As seen above, the nb object lists various characteristics, but it is also possible to plot it.

#create the queen's case neighborhood
penn.state.nb.q <- poly2nb(penn.state.utm)

# Create a SpatialLinesDataFrame showing the Queen's case contiguities
penn.state.network.q <- nb2lines(penn.state.nb.q,coords=coordinates(penn.state.utm))

# Default projection is NA, but remember that is based on the UTM coordinates as seen above.
# You can change this as below

#change to simple feature
penn.state.network.q <- st_as_sf(penn.state.network.q)

#Assign Projection
st_crs (penn.state.network.q) <- 3724

# Draw the projections
tm_shape(penn.state.utm) + tm_borders(col='lightgrey') + 
  tm_shape(penn.state.network.q) + tm_lines(col='red')


#You can also determine the network based on 

# Calculate the Rook's case neighbours
penn.state.nb.r <- poly2nb(penn.state.utm,queen=FALSE)
# Convert this to a SpatialLinesDataFrame
penn.state.network.r <- nb2lines(penn.state.nb.r,coords=coordinates(penn.state.utm))

# Change to simple features and assign projection
penn.state.network.r <- st_as_sf(penn.state.network.r)
st_crs(penn.state.network.r) <-  3724

# Plot the counties in background,  then the two networks to compare: 
tm_shape(penn.state.utm) + tm_borders(col='lightgrey') + 
  tm_shape(penn.state.network.q) + tm_lines(col='red',lwd = 2) +
  tm_shape(penn.state.network.r) + tm_lines(col='blue', lwd = 2) 

The lagged mean plot is a plot of the value of z, for each polygon i against the mean of the z values for the neighbours of polygon i. First we will use the listw object to store the list of neighbours and their weights.

# Convert the neighbour list to a listw object using the Rook's case...
penn.state.lw.r <- nb2listw(penn.state.nb.r)
penn.state.lw.r

#use the ?nb2listw to see more about the weight styles 

penn.state.utm$smk.lagged.means.r <- lag.listw(penn.state.lw.r,penn.state.utm$smk)

#create a choropleth of the lagged means
tm_shape(penn.state.utm) + tm_polygons(col='smk.lagged.means.r',title='% of Popn.')  +
  tm_layout(legend.bg.color = "white") 

#Finally create a scatter plot of the lagged means against the smoking values 
#here the line y=x is added as reference
with(data.frame(penn.state.utm), {
  plot(smk,smk.lagged.means.r,asp=1,xlim=range(smk),ylim=range(smk))
  abline(a=0,b=1) # recall y = a + bx; a - intercept on the y-axis & b - slope
  abline(v=mean(smk),lty=2)
  abline(h=mean(smk.lagged.means.r),lty=2)
})
Moran’s I

Note that the plot above is also known as the Moran’s Plot.

#create the Moran's plot
moran.plot(penn.state.utm$smk,penn.state.lw.r)
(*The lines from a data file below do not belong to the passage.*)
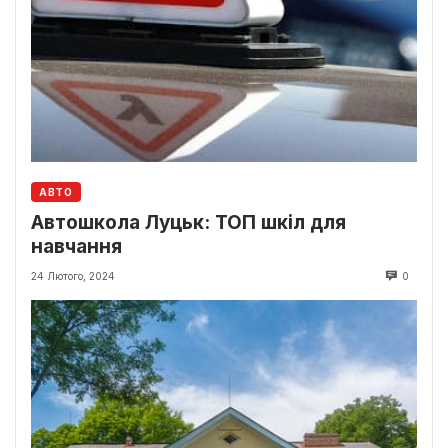
АВТО
Автошкола Луцьк: ТОП шкіл для
навчання
24 Лютого, 2024
0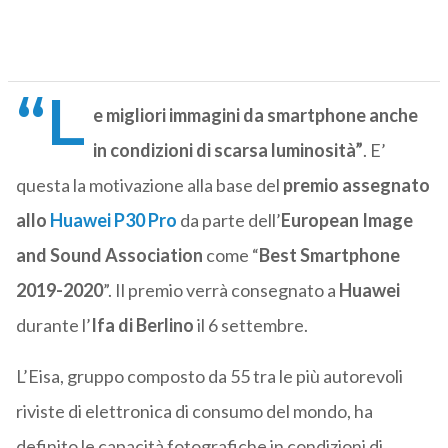
“L
e migliori immagini da smartphone anche
in condizioni di scarsa luminosità”
. E’
questa la motivazione alla base del
premio assegnato
allo
Huawei P30 Pro
da parte dell’
European Image
and Sound Association
come “
Best Smartphone
2019-2020
”. Il premio verrà consegnato a
Huawei
durante l’
Ifa di Berlino
il 6 settembre.
L’Eisa, gruppo composto da 55 tra le più autorevoli
riviste di elettronica di consumo del mondo, ha
definito le capacità fotografiche in condizioni di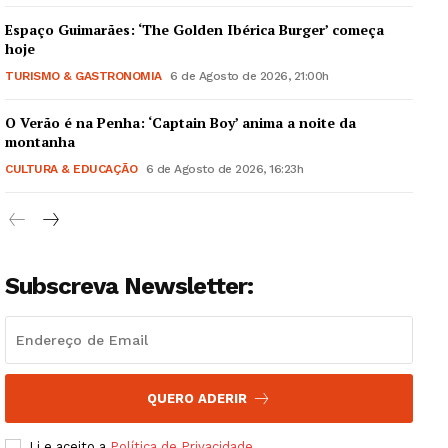
Espaço Guimarães: ‘The Golden Ibérica Burger’ começa
hoje
TURISMO & GASTRONOMIA
6 de Agosto de 2026, 21:00h
O Verão é na Penha: ‘Captain Boy’ anima a noite da
Guimarães, agora!
montanha
CULTURA & EDUCAÇÃO
6 de Agosto de 2026, 16:23h
SUBSCREVA JÁ!
Subscreva Newsletter:
Institucional
Artigos
Edição Digital
Europa
QUERO ADERIR
Grande Entrevista
Li e aceito a
Política de Privacidade
.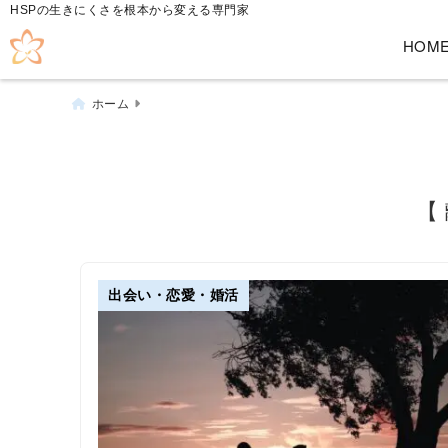
HSPの生きにくさを根本から変える専門家
HOM
ホーム
【
出会い・恋愛・婚活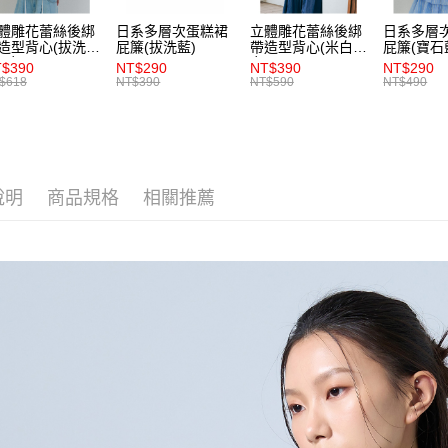
交易，需
每筆NT$8
體雕花蕾絲後綁
日系多層次蛋糕裙
立體雕花蕾絲後綁
日系多層
求債權轉
造型背心(拔洗
屁簾(拔洗藍)
帶造型背心(米白)-
屁簾(寶石
２．關於
付款後7-1
)-女
女
$390
NT$290
NT$390
NT$290
https://aft
$618
NT$390
NT$590
NT$490
每筆NT$8
３．未成
「AFTE
宅配
任。
４．使用「
每筆NT$8
即時審查
結果請求
說明
商品規格
相關推薦
５．嚴禁
形，恩沛
動。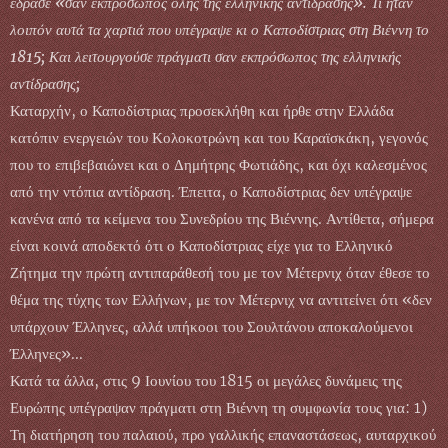
έδρασε «σαν εκπρόσωπος όλης της ελληνικής αντίδρασης». Τι ήταν
λοιπόν αυτά τα χαρτιά που υπέγραψε κι ο Καποδίστριας στη Βιέννη το
1815; Και λειτουργούσε πράγματι σαν εκπρόσωπος της ελληνικής
αντίδρασης;
Καταρχήν, ο Καποδίστριας προσεκλήθη και ήρθε στην Ελλάδα
κατόπιν ενεργειών του Κολοκοτρώνη και του Καραϊσκάκη, γεγονός
που το επιβεβαιώνει και ο Δημήτρης Φωτιάδης, και όχι καλεσμένος
από την ντόπια αντίδραση. Έπειτα, ο Καποδίστριας δεν υπέγραψε
κανένα από τα κείμενα του Συνεδρίου της Βιέννης. Αντίθετα, σήμερα
είναι κοινά αποδεκτό ότι ο Καποδίστριας είχε για το Ελληνικό
Ζήτημα την πρώτη αντιπαράθεσή του με τον Μέτερνιχ όταν έθεσε το
θέμα της τύχης των Ελλήνων, με τον Μέτερνιχ να αντιτείνει ότι «δεν
υπάρχουν Έλληνες, αλλά υπήκοοι του Σουλτάνου αποκαλούμενοι
Έλληνες»...
Κατά τα άλλα, στις 9 Ιουνίου του 1815 οι μεγάλες δυνάμεις της
Ευρώπης υπέγραψαν πράγματι στη Βιέννη τη συμφωνία τους για: 1)
Τη διατήρηση του παλαιού, προ γαλλικής επαναστάσεως, αυταρχικού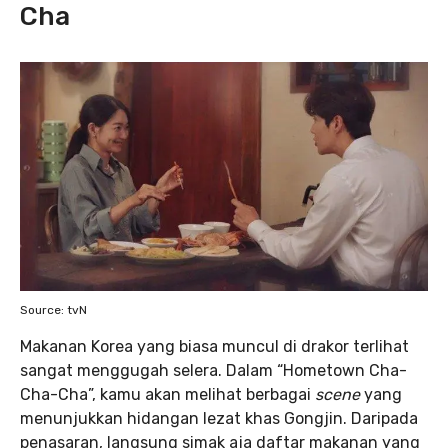
Cha
Source: tvN
Makanan Korea yang biasa muncul di drakor terlihat
sangat menggugah selera. Dalam “Hometown Cha-
Cha-Cha”,
kamu akan melihat berbagai
scene
yang
menunjukkan hidangan lezat khas Gongjin. Daripada
penasaran, langsung simak aja daftar makanan yang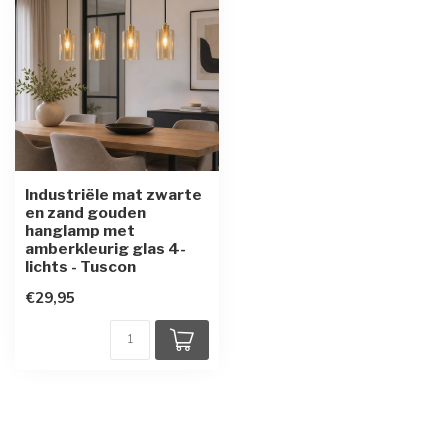
Industriële mat zwarte
en zand gouden
hanglamp met
amberkleurig glas 4-
lichts - Tuscon
€29,95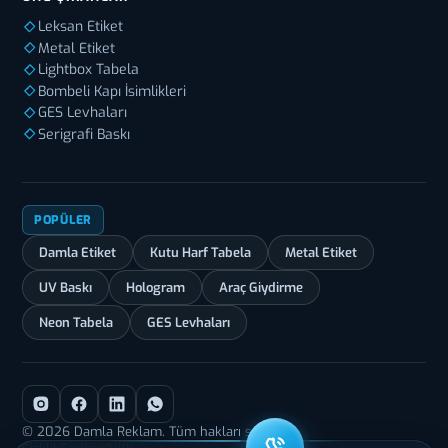
Leksan Etiket
Metal Etiket
Lightbox Tabela
Bombeli Kapı İsimlikleri
GES Levhaları
Serigrafi Baskı
POPÜLER
Damla Etiket
Kutu Harf Tabela
Metal Etiket
UV Baskı
Hologram
Araç Giydirme
Neon Tabela
GES Levhaları
© 2026 Damla Reklam. Tüm hakları saklıdır.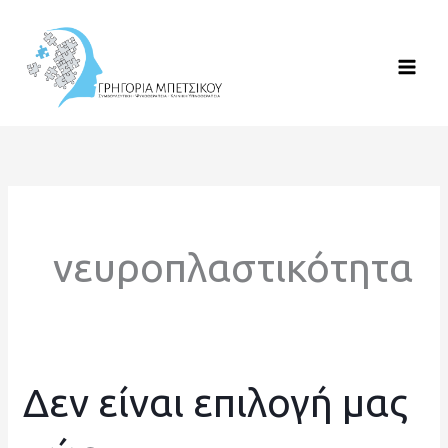
Μετάβαση
στο
περιεχόμενο
νευροπλαστικότητα
Δεν είναι επιλογή μας
Δεν
είναι
επιλογή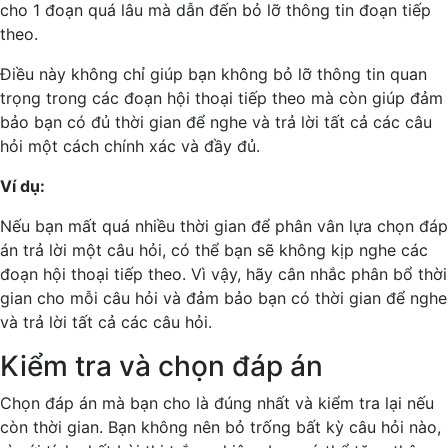
cho 1 đoạn quá lâu mà dẫn đến bỏ lỡ thông tin đoạn tiếp
theo.
Điều này không chỉ giúp bạn không bỏ lỡ thông tin quan
trọng trong các đoạn hội thoại tiếp theo mà còn giúp đảm
bảo bạn có đủ thời gian để nghe và trả lời tất cả các câu
hỏi một cách chính xác và đầy đủ.
Ví dụ:
Nếu bạn mất quá nhiều thời gian để phân vân lựa chọn đáp
án trả lời một câu hỏi, có thể bạn sẽ không kịp nghe các
đoạn hội thoại tiếp theo. Vì vậy, hãy cân nhắc phân bổ thời
gian cho mỗi câu hỏi và đảm bảo bạn có thời gian để nghe
và trả lời tất cả các câu hỏi.
Kiểm tra và chọn đáp án
Chọn đáp án mà bạn cho là đúng nhất và kiểm tra lại nếu
còn thời gian. Bạn không nên bỏ trống bất kỳ câu hỏi nào,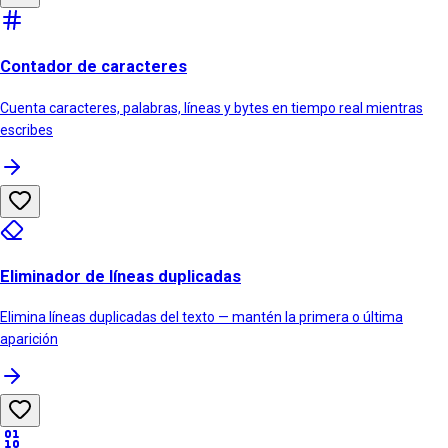
Contador de caracteres
Cuenta caracteres, palabras, líneas y bytes en tiempo real mientras
escribes
Eliminador de líneas duplicadas
Elimina líneas duplicadas del texto — mantén la primera o última
aparición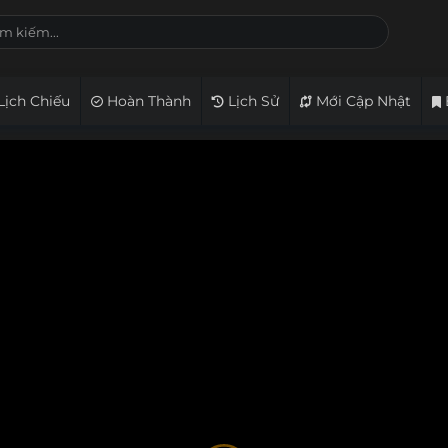
Lịch Chiếu
Hoàn Thành
Lịch Sử
Mới Cập Nhật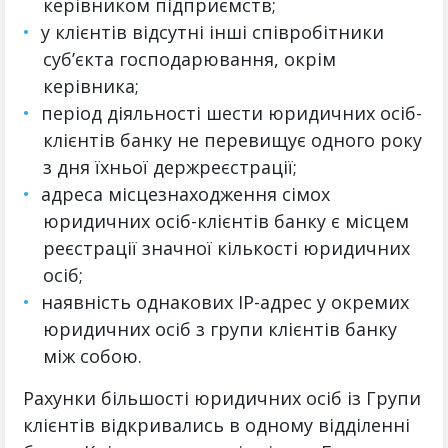
керівником підприємств;
у клієнтів відсутні інші співробітники
суб’єкта господарювання, окрім
керівника;
період діяльності шести юридичних осіб-
клієнтів банку не перевищує одного року
з дня їхньої держреєстрації;
адреса місцезнаходження сімох
юридичних осіб-клієнтів банку є місцем
реєстрації значної кількості юридичних
осіб;
наявність однакових IP-адрес у окремих
юридичних осіб з групи клієнтів банку
між собою.
Рахунки більшості юридичних осіб із Групи
клієнтів відкривались в одному відділенні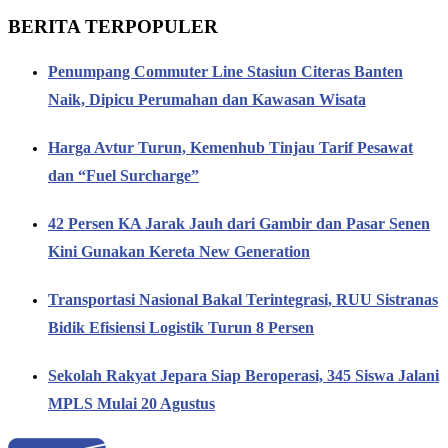
BERITA TERPOPULER
Penumpang Commuter Line Stasiun Citeras Banten
Naik, Dipicu Perumahan dan Kawasan Wisata
Harga Avtur Turun, Kemenhub Tinjau Tarif Pesawat
dan “Fuel Surcharge”
42 Persen KA Jarak Jauh dari Gambir dan Pasar Senen
Kini Gunakan Kereta New Generation
Transportasi Nasional Bakal Terintegrasi, RUU Sistranas
Bidik Efisiensi Logistik Turun 8 Persen
Sekolah Rakyat Jepara Siap Beroperasi, 345 Siswa Jalani
MPLS Mulai 20 Agustus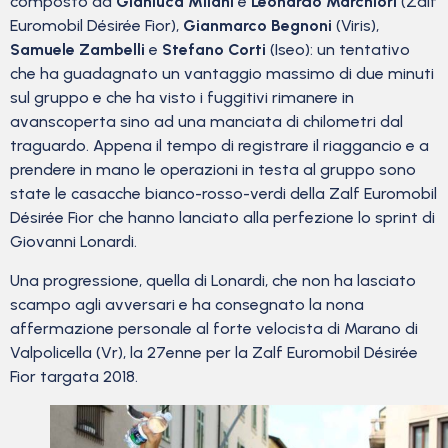
composto da
Gianluca Milani
e
Leonardo Marchiori
(Zalf
Euromobil Désirée Fior),
Gianmarco Begnoni
(Viris),
Samuele Zambelli
e
Stefano Corti
(Iseo): un tentativo
che ha guadagnato un vantaggio massimo di due minuti
sul gruppo e che ha visto i fuggitivi rimanere in
avanscoperta sino ad una manciata di chilometri dal
traguardo. Appena il tempo di registrare il riaggancio e a
prendere in mano le operazioni in testa al gruppo sono
state le casacche bianco-rosso-verdi della Zalf Euromobil
Désirée Fior che hanno lanciato alla perfezione lo sprint di
Giovanni Lonardi.
Una progressione, quella di Lonardi, che non ha lasciato
scampo agli avversari e ha consegnato la nona
affermazione personale al forte velocista di Marano di
Valpolicella (Vr), la 27enne per la Zalf Euromobil Désirée
Fior targata 2018.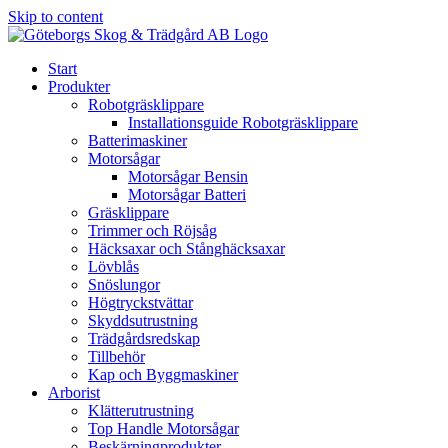
Skip to content
Start
Produkter
Robotgräsklippare
Installationsguide Robotgräsklippare
Batterimaskiner
Motorsågar
Motorsågar Bensin
Motorsågar Batteri
Gräsklippare
Trimmer och Röjsåg
Häcksaxar och Stånghäcksaxar
Lövblås
Snöslungor
Högtryckstvättar
Skyddsutrustning
Trädgårdsredskap
Tillbehör
Kap och Byggmaskiner
Arborist
Klätterutrustning
Top Handle Motorsågar
Beskärningprodukter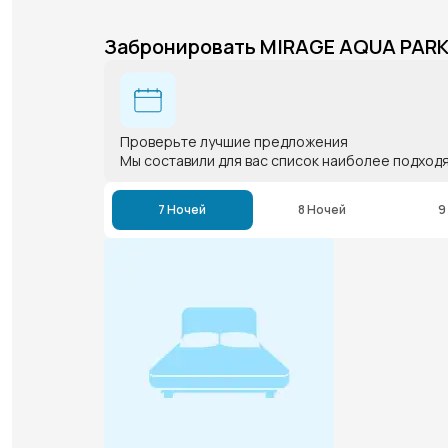
Забронировать MIRAGE AQUA PAR
Проверьте лучшие предложения
Мы составили для вас список наиболее подход
7 Ночей
8 Ночей
9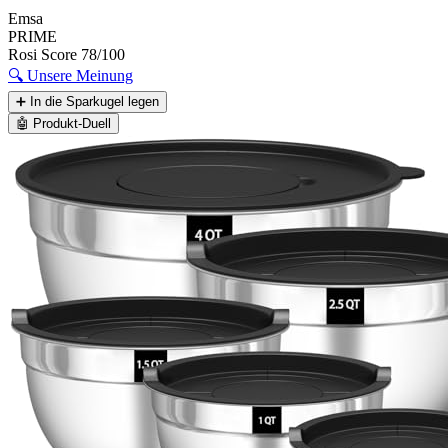
Emsa
PRIME
Rosi Score
78/100
🔍
Unsere Meinung
➕
In die Sparkugel legen
🤖
Produkt-Duell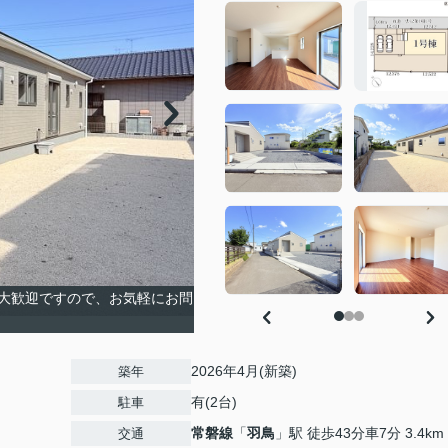
大歓迎ですので、お気軽にお問
2026年4月(新築)
築年
有(2台)
駐車
常磐線
「
羽鳥
」駅 徒歩43分車7分 3.4km
交通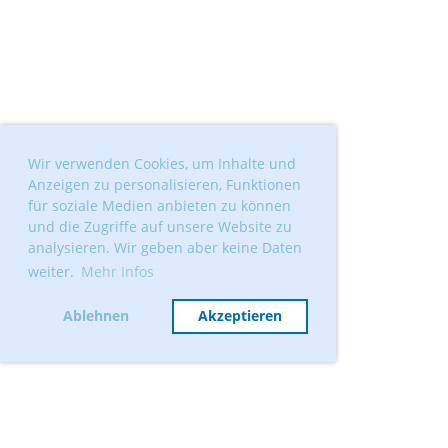
Wir verwenden Cookies, um Inhalte und
Anzeigen zu personalisieren, Funktionen
für soziale Medien anbieten zu können
und die Zugriffe auf unsere Website zu
analysieren. Wir geben aber keine Daten
weiter.
Mehr Infos
Ablehnen
Akzeptieren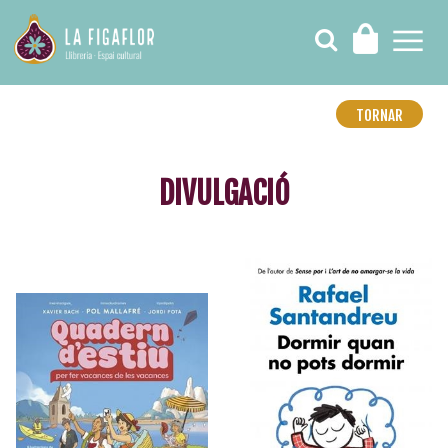
TORNAR
DIVULGACIÓ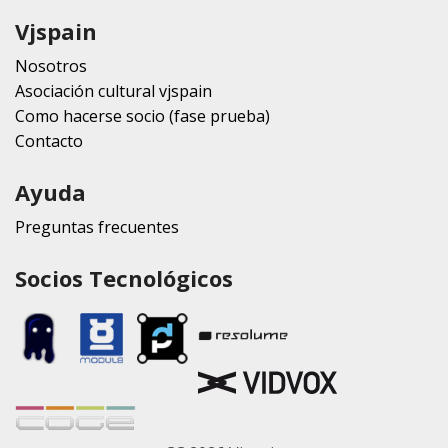
Vjspain
Nosotros
Asociación cultural vjspain
Como hacerse socio (fase prueba)
Contacto
Ayuda
Preguntas frecuentes
Socios Tecnológicos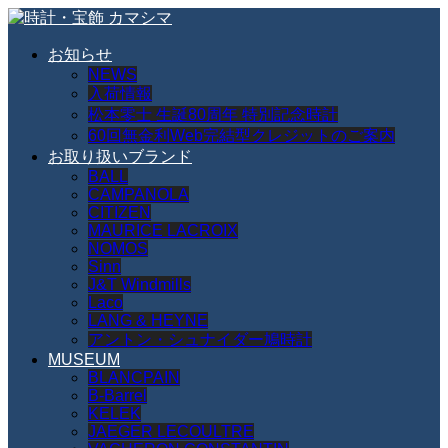
お知らせ
NEWS
入荷情報
松本零士 生誕80周年 特別記念時計
60回無金利Web完結型クレジットのご案内
お取り扱いブランド
BALL
CAMPANOLA
CITIZEN
MAURICE LACROIX
NOMOS
Sinn
J&T Windmills
Laco
LANG & HEYNE
アントン・シュナイダー鳩時計
MUSEUM
BLANCPAIN
B-Barrel
KELEK
JAEGER LECOULTRE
#calculate the Moran's Statistic
moran.test(penn.state.utm$smk,penn.state.lw.r)

Assignment

You are provided with the Ohio dataset in the Lab 5 folder. The assignment is for you to determine whether there is spatial autocorrelation with respect to the senior population (SENIORPCT) in the state.

  • Assume that the data are provided in WGS 84 projection (4326) and that UTM Zone 17N (EPSG:3747) is adequate for the analysis
  • Use the visual exploration to see if there is spatial autocorrelation
  • Use the lagged mean plot to see if there is spatial autocorrelation
  • Finally, calculate Moran’s statistic, which will hopefully confirm your analysis.

Submit your results in a single PDF document. Show your images and accompanying analysis and explanations.